Review: So often Beckett's philosophical 'universality' seems like an excuse not to confront genuine dilemmas head on. 'Happy Days' is his most tangible work, a grim portrait of a marriage, where a wife is buried up to her waist/waste in a repetitious living death, trying to avoid confronting the reality of her situation, the brutish indifference of her husband, the incremental inevitability of life only getting worse.
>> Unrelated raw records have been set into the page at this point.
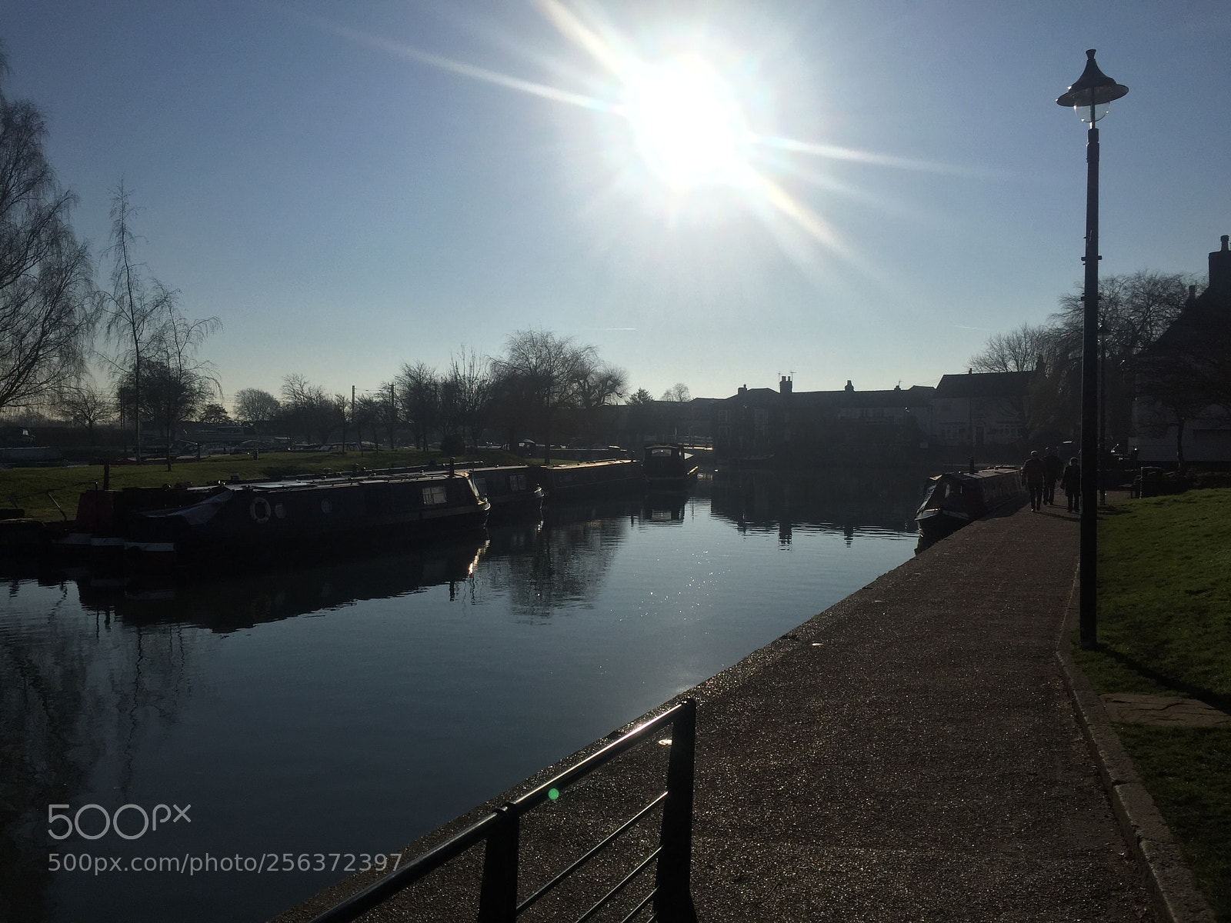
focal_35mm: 29
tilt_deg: -0.9
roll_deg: -0.2
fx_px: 1031
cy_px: 462
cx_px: 616
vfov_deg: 48.2
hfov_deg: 61.7
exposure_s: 1/13333
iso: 32
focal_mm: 4.15
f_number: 2.2
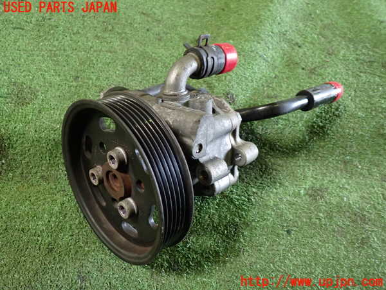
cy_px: 145
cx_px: 193
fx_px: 335
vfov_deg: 46.8
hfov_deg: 60.0
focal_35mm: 30
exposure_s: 1/30
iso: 320
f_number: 2.3
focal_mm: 5.4
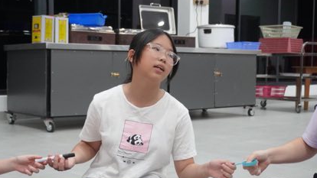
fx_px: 521
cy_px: 113
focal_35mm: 62
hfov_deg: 33.8
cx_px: 144
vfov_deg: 19.4
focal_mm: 34
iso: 4000
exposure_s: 1/160
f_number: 5
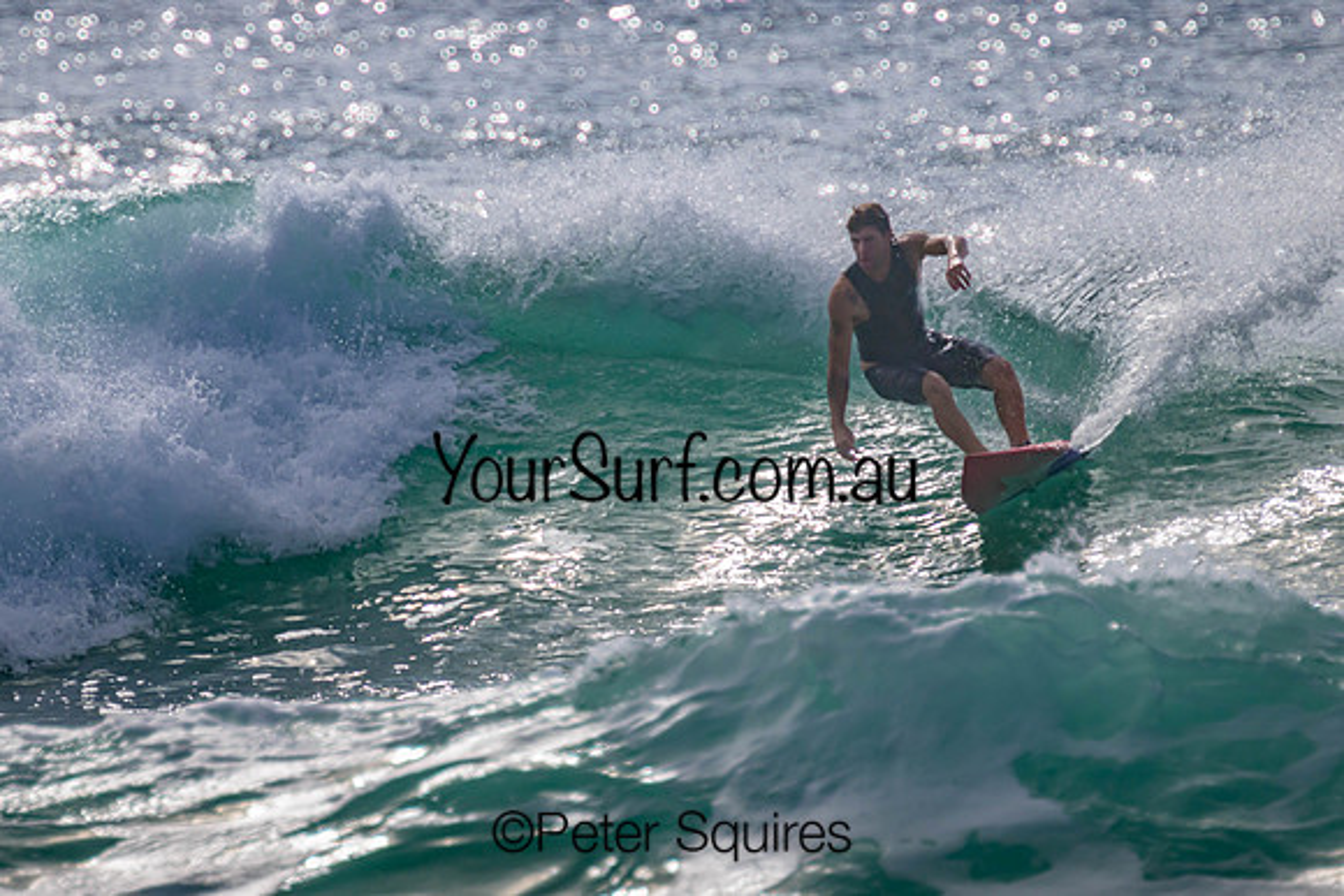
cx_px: 644
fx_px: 39941
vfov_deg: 1.3
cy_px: 302
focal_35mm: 1070
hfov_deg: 1.9
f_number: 11
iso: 500
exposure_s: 1/2000
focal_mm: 800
Winnie is Beckett's most sympathetic character because she is the one we are the most likely to meet - she is aware of the hopelessness of her situation, but what can she do? Concentrate on something else - how many of us do better? The dissatisfaction most people have with the play presumably lies with the stage directions which interrupt the monologue every couple of words, rendering a fluid, rhythmic read impossible (like Beckett was ever easy). Instead of complaining, go and see it in a theatre, where words and gesture combine to moving effect, even when the language is at its most insistently ironic and playful (and it's very funny too, but don't they always say that about Beckett?). It certainly made me ashamed of the way I treat my wife.